PSHAN recently announced that under its Adopt-a-Health-Facility Programme (ADHFP), it designed a plan that “entails delivering one Primary Healthcare Centre (PHC) in each of Nigeria’s 774 Local Government Areas (LGAs) at global standards”.
It also said ADHFP would be sponsored by a group of Angel Investors and other institutions, who would each take responsibility for one or more PHCs on a Build, Operate and Transfer terms for the period of adoption under strict rules and guidelines.
While lauding PSHAN for coming out to help, Iguve said the focus of building PHCs, in the light of the country’s past experience, could not offer an innovative solution to the existing challenge of providing efficient healthcare services, especially in rural, hard-to-reach areas.

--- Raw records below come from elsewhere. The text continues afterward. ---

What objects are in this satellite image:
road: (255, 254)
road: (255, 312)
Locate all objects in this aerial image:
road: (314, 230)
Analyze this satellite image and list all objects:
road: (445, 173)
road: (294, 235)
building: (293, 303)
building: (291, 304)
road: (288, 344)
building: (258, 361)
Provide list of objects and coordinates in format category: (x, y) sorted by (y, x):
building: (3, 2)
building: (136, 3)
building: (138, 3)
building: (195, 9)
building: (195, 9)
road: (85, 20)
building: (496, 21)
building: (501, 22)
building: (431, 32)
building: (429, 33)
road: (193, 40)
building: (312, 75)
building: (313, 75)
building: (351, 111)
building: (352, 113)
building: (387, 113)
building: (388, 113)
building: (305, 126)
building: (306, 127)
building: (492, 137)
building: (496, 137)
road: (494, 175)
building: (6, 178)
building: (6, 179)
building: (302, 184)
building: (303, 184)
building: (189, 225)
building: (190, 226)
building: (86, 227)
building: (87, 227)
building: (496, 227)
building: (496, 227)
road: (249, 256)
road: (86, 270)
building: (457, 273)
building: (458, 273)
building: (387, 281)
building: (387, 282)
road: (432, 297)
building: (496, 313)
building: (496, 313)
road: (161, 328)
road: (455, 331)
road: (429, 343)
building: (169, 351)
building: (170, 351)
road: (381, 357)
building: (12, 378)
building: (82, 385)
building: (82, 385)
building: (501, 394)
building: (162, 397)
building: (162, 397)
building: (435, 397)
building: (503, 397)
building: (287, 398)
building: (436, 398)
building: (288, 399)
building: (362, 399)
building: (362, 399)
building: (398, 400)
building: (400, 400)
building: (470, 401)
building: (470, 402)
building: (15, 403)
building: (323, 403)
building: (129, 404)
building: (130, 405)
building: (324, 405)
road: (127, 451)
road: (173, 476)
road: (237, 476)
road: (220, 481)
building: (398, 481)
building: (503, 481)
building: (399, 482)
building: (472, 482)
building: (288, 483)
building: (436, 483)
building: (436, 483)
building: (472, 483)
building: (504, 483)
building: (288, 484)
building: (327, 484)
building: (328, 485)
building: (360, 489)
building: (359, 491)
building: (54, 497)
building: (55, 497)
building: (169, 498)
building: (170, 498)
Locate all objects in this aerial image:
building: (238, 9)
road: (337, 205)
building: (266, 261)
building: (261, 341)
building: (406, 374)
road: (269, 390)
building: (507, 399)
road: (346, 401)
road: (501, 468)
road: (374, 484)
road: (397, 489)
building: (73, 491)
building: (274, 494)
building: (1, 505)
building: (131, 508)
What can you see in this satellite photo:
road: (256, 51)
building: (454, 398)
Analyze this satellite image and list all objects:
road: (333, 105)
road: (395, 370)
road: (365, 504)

He also said PDI had harnessed technology to develop an app that would allow individuals to consult and receive wholesale treatment for many minor and major health challenges from doctors, via the cellphone without physically visiting the hospital.
“Tele-healthcare, which is a growing ark of telemedicine, has become a cheaper alternative for most countries that desire a radical solution to their public healthcare delivery challenges. This is the direction in which Nigeria must move,” he said.